De esa orden se recuerdan a los frailes Vicente Mora, Juan
Crespí, Miguel Hidalgo, Félix Caballero, Luis Sales y José Portela.
Precisamente de este último vamos a reseñar un pasaje de su estancia en la
misión de Santa Rosalía de Mulegé.
En los años de 1825, 1826, 1827 y 1828, Robert W. Hale
Hardy, de origen inglés, hizo un viaje por el interior de México, comisionado
por la “General Pearl and Coral Fishery Association” para “obtener del gobierno
de México el permiso exclusivo para pescar perlas y coral y obtener
informaciones sobre minas en la península de la Baja California …”.
Hardy llegó a la península en 1826 y recorrió las costas del
golfo de California, desde Loreto hasta la desembocadura del río Colorado. Tal
como lo hiciera Fernando Jordán 125 años después, hace una descripción de los
lugares que visitó, de sus habitantes y sus costumbres. Y al llegar a Mulegé
tuvo un encuentro con el párroco del lugar, que pudo ser fray José Portela,
quien desde 1812 se había hecho cargo de la misión.
Cuando desembarcó, uno de los nativos lo llevó ante una
persona que describe como cargado de espaldas —con joroba, dice— y con una
nariz larga y puntiaguda. Vestía un mandil que le cubría desde el cuello hasta
las rodillas dejando al descubierto sus brazos. De pronto lo confundió con el
zapatero del lugar, pero grande fue su sorpresa cuando le dijeron que era el
sacerdote encargado de la iglesia de la misión.
Afecto a la conversación y al soliloquio, el padre arremetió
contra las creencias religiosas contrarias al catolicismo como el
protestantismo al que llamó “paganismo judío”. Y mientras despotricaba sobre el
tema, se persignaba y murmuraba “Jesús, María y José”. Afortunadamente avisaron
que la comida estaba servida y eso motivó que la discusión quedara pendiente.

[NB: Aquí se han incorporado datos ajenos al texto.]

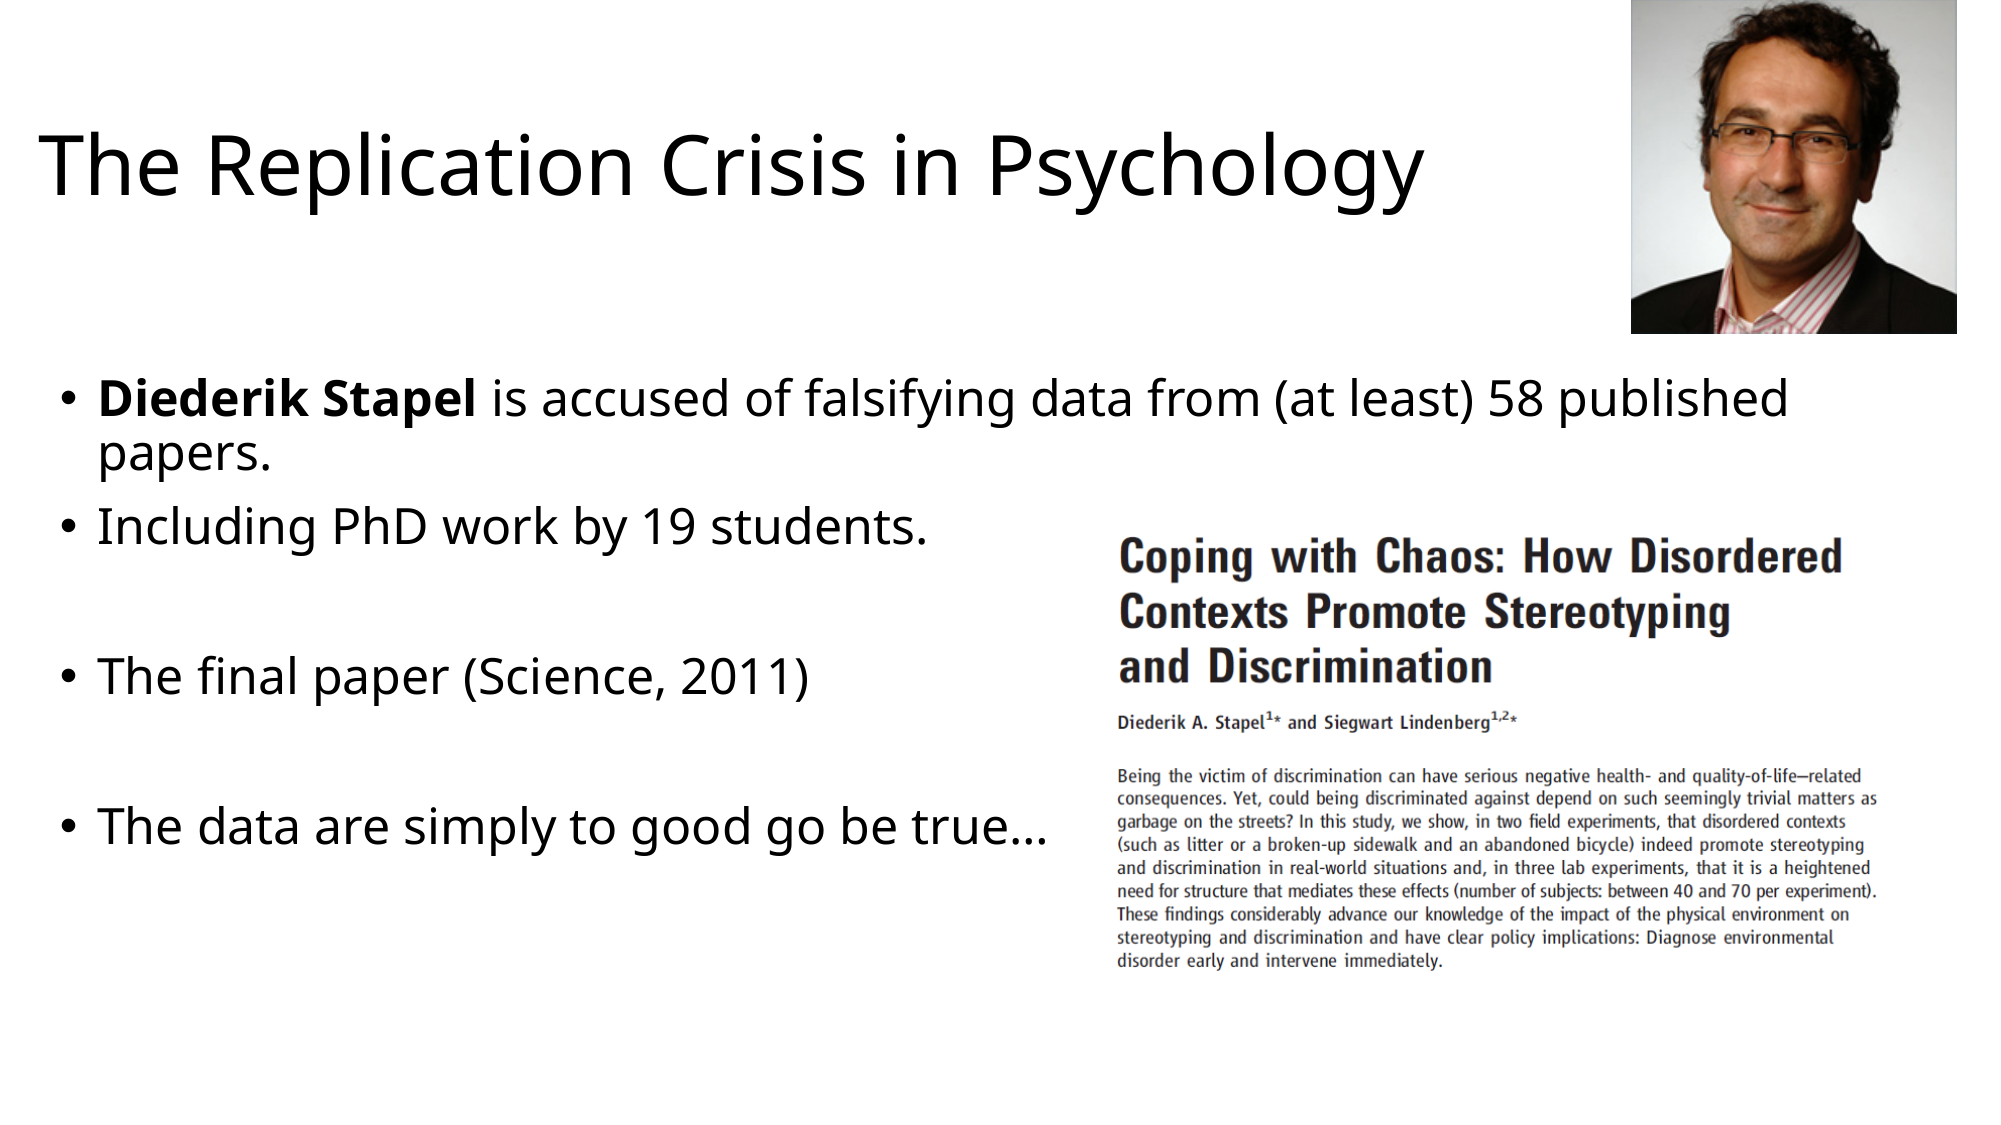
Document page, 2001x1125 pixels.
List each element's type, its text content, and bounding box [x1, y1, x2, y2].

picture [1631, 0, 1957, 334]
list Diederik Stapel is accused of falsifying data from (at least) 58 published papers. Including PhD work by 19 students. The final paper (Science, 2011) The data are simply to good go be true… [44, 365, 1884, 1080]
picture [1104, 519, 1884, 980]
title The Replication Crisis in Psychology [23, 59, 1631, 278]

También contribuyó a calmar los ánimos del buen cura los vasos de vino que se
tomó, aunque lo puso más locuaz que antes.
Invitado por Hardy a visitar el barco, al día siguiente
llegó acompañado por tres jovencitas y después de los saludos de rigor,
brindaron con un coñac español que fue del gusto del padre tanto, que no se
hizo del rogar cuando su anfitrión le regaló una botella. Pero con las
libaciones, a la hora de partir, el cura ya andaba como decimos nosotros
“achispado”.
Ya en la playa, lo esperaban dos cabalgaduras en una de las
cuales se subieron él y una de las muchachas, y en la otra las dos restantes.
“A ver si llega bien” pensó Hardy, al ver como se bamboleaba el sacerdote. En
efecto, no llegó bien a su destino, pues a medio camino él y la jovencita se
cayeron del caballo. Por fortuna no tuvieron heridas de consideración, salvo la
pérdida de la botella de coñac que se hizo añicos en las piedras y que mucho
lamentó fray José.
Al día siguiente de este suceso, cuando Hardy fue a
despedirse, encontró al padre Portela en su casa consolando a la jovencita que
iba con él en el caballo y curándole los raspones de su cuerpo. Al fraile no le
pasó nada, ya que su aspecto físico parecido a una pelota, lo hizo rodar sin
consecuencias.
Aprovechó Hardy su estancia en Mulegé para enterarse del
control que sobre las propiedades y las familias nativas tenía el sacerdote. La
misión era dueña de muchos terrenos y los indios prestaban sus servicios sin
remuneración alguna. Cuando oficiaba una ceremonia de matrimonio el padre les
cobraba mil quinientos pesos que debían pagarlos con trabajo.
En ese
entonces el pueblo de Mulegé tenía unas 40 casas y los cultivos de cítricos,
dátiles, uvas y aceitunas pertenecían en gran parte a la iglesia. Dice Miguel
Mathes que la misión de Santa Rosalía de Mulegé fue abandonada en el año de
1828 y con ello, de seguro, dejó el lugar el buen fraile José Portela.